# Your assignment:
Nothing but the lines below from the one that contains "amerikanske journalister var" through the one that contains "حمل التطبيق" should be retyped, exactly and including both ends. Do not include pictures.
The data section start
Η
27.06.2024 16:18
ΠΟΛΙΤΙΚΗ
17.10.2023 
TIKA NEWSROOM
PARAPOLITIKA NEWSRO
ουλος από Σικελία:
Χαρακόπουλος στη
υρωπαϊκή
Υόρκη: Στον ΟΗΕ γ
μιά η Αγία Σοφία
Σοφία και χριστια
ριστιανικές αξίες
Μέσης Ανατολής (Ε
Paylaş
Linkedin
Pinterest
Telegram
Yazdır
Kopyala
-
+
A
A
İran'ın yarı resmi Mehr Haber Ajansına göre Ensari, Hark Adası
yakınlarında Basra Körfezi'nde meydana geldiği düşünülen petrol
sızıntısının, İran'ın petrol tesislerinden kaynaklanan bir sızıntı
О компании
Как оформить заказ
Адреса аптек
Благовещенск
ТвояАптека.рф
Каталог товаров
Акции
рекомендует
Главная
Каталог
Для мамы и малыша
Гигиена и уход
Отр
The data section end
The data section start
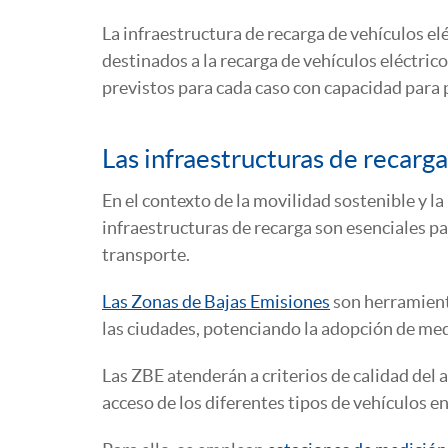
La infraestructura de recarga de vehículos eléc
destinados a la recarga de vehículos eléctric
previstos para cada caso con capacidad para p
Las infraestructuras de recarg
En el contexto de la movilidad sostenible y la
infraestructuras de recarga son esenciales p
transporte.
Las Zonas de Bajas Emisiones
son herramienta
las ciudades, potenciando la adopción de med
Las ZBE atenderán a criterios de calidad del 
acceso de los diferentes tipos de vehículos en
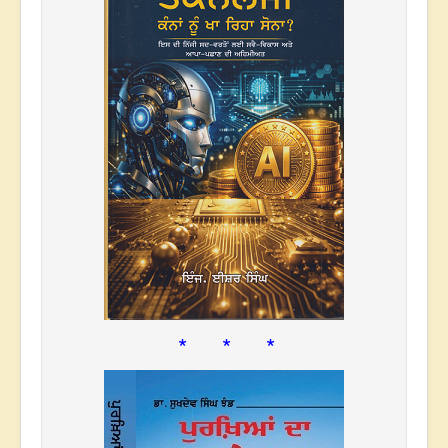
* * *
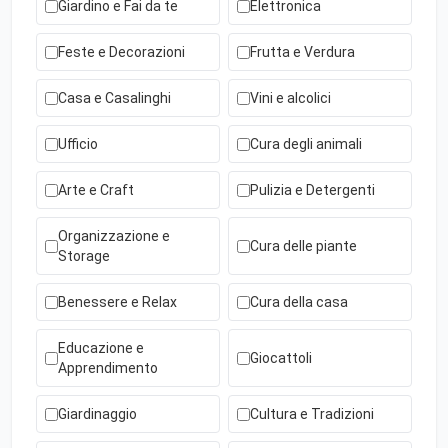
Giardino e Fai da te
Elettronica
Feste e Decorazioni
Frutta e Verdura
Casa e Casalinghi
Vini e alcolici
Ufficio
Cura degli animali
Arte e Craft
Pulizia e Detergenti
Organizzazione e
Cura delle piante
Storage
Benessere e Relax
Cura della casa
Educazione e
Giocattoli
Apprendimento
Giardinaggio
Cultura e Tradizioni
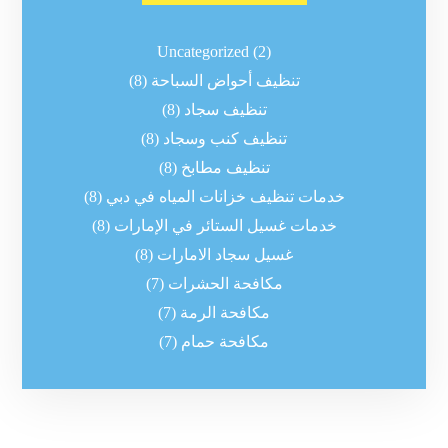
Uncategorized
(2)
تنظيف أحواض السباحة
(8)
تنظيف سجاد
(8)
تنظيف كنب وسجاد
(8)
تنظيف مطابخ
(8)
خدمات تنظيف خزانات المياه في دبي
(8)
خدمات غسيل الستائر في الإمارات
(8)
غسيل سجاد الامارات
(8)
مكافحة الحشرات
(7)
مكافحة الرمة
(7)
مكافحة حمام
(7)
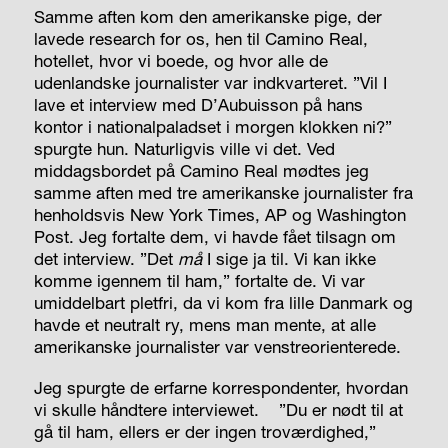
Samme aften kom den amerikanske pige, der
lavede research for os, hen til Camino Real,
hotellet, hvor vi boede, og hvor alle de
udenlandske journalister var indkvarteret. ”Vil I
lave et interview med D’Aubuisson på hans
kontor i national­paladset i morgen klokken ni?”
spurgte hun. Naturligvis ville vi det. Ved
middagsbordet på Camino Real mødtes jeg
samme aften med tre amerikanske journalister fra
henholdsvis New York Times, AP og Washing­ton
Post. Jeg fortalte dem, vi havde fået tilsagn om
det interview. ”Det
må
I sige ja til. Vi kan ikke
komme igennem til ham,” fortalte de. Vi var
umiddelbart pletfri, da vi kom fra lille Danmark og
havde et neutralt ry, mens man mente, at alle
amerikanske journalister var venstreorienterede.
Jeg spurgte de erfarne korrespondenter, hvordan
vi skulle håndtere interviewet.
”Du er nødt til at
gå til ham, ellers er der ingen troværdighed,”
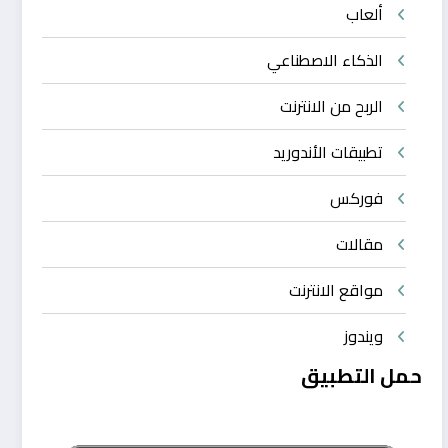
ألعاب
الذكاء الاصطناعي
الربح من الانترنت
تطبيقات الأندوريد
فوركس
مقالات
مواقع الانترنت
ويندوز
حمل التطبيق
The data section end
# The completed task:
amerikanske journalister var venstreorienterede.
Jeg spurgte de erfarne korrespondenter, hvordan
vi skulle håndtere interviewet.
”Du er nødt til at
gå til ham, ellers er der ingen troværdighed,”
ألعاب
الذكاء الاصطناعي
الربح من الانترنت
تطبيقات الأندوريد
فوركس
مقالات
مواقع الانترنت
ويندوز
حمل التطبيق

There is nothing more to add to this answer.